In a region politically repressed for centuries, if not millennia, most of the political activists inevitably have been part of groups considered extremist, fundamentalist or terrorist. That doesn’t mean many of them, if not most, can’t change in an open, democratic society.

Sinn Fein, the IRA terrorists’ political wing, is now part of the government of Northern Ireland. There’s occasionally some trouble, the it appears “The Troubles” are over in Northern Ireland.

This can happen, too, in Iraq. And yes, the whole project might fail if the new democratic institutions are not given a chance to take root.

My guess is, when most of the U.S. troops leave, the war will continue at some level for years. There will be some big blow-ups. At some point, the Iraqi army will crack down heavily on the Sunni Arabs. That will look more like the standard civil war, and it could be decisive.

The army eventually will have to crack down on Sadr’s thugs, too.

Iraq has a real chance of setting up a permanent democracy, and I think it will. Of course, everything in the Middle East depends on everything else.

Iran is a wild card. Young adult Iranians want democracy, but Ahmadinejad and the ayatollah have cleverly played to national pride in the nuclear issue. That could explode.

The Israeli-Palestinian conflict is the other wild card. Israel has a right to exist, and too many Arabs and Iranians just can’t accept it. It’s the rub that won’t stop rubbing.

Mike Johnson

The Iraqis have held remarkably faithful to their new democratic institutions, in spite of the ongoing war.

I have no idea what behavior you have in mind with this comment. I suppose just that Iraqis went to the polls, and not who they actually voted for.

Meanwhile, Kurdistan is doing better than ever.

Only because it is effectively a separate country. They have a separate army, and separate passports, and they don't let Arabs in.

In a region politically repressed for centuries, if not millennia, most of the political activists inevitably have been part of groups considered extremist, fundamentalist or terrorist. That doesn’t mean many of them, if not most, can’t change in an open, democratic society.

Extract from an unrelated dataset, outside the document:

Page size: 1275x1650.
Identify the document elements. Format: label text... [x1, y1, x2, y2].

I do not understand where this type of "optimism" comes from, that the way to tame terrorists is to let them win elections. After all, you say just a little later that the Iraqi army will have to crack down on Sadr's thugs. How likely is that when more than 30 of them are in the Iraqi parliament? When Sadr gave Maliki his job?

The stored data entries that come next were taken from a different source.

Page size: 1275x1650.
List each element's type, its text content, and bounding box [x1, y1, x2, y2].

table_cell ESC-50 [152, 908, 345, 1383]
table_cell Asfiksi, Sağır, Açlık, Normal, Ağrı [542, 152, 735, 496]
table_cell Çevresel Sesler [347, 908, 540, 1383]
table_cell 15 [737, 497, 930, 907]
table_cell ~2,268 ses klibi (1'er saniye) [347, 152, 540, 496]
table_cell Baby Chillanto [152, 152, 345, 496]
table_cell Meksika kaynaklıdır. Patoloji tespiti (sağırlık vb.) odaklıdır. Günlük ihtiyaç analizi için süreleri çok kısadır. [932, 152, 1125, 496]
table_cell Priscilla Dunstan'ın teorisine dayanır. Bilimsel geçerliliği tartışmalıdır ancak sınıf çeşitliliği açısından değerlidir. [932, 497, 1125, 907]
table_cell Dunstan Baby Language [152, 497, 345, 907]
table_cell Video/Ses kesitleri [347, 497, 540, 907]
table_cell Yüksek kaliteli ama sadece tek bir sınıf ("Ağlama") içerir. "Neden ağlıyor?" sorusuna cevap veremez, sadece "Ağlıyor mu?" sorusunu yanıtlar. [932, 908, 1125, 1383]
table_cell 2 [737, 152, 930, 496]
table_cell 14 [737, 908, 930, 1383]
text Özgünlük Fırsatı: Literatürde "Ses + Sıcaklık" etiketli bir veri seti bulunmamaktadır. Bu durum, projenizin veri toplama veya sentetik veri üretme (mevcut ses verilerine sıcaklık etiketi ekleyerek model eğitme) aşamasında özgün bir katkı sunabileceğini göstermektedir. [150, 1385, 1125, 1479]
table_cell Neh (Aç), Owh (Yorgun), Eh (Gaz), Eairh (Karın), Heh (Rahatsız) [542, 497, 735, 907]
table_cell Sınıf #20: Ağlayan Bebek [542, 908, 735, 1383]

Besides, no one says that about Hamas, which also won elections. No one says that about Hugo Chavez, or Vladimir Putin, both of whom were fairly elected at least the first time. No one said it about Slobodan Milosevic. No one says it about Sinn Fein either; they say that Northen Ireland is doing well despite Sinn Fein, and not because it got elected.

Basically no one says that elections tame bad people in any context other than Iraq. So I take it back, I do know where this "optimism" comes from. It comes from Bush.

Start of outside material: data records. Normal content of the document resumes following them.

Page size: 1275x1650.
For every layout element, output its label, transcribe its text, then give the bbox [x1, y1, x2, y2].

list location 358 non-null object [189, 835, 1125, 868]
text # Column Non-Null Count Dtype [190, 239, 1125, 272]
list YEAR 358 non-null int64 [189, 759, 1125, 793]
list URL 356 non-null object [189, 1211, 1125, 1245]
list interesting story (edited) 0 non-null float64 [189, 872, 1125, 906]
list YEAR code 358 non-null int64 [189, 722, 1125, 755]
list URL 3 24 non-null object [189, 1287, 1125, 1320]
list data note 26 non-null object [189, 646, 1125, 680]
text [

Speaking of democracy, a new poll in Iraq (commissioned by the State Department) reports that 6 in 10 Iraqis support insurgent attacks on American troops. Three cheers for majority rule! Not.

Christopher Taylor

How good are we at keeping a secret? Just ask the New York Times. The fact is a time-based deadline is foolish. A circumstances-based one makes perfect sense. When these goals are achieved, when this happens, then we can start to withdraw.

As far as we know there IS a withdrawal date. There's just no reason to tell anyone.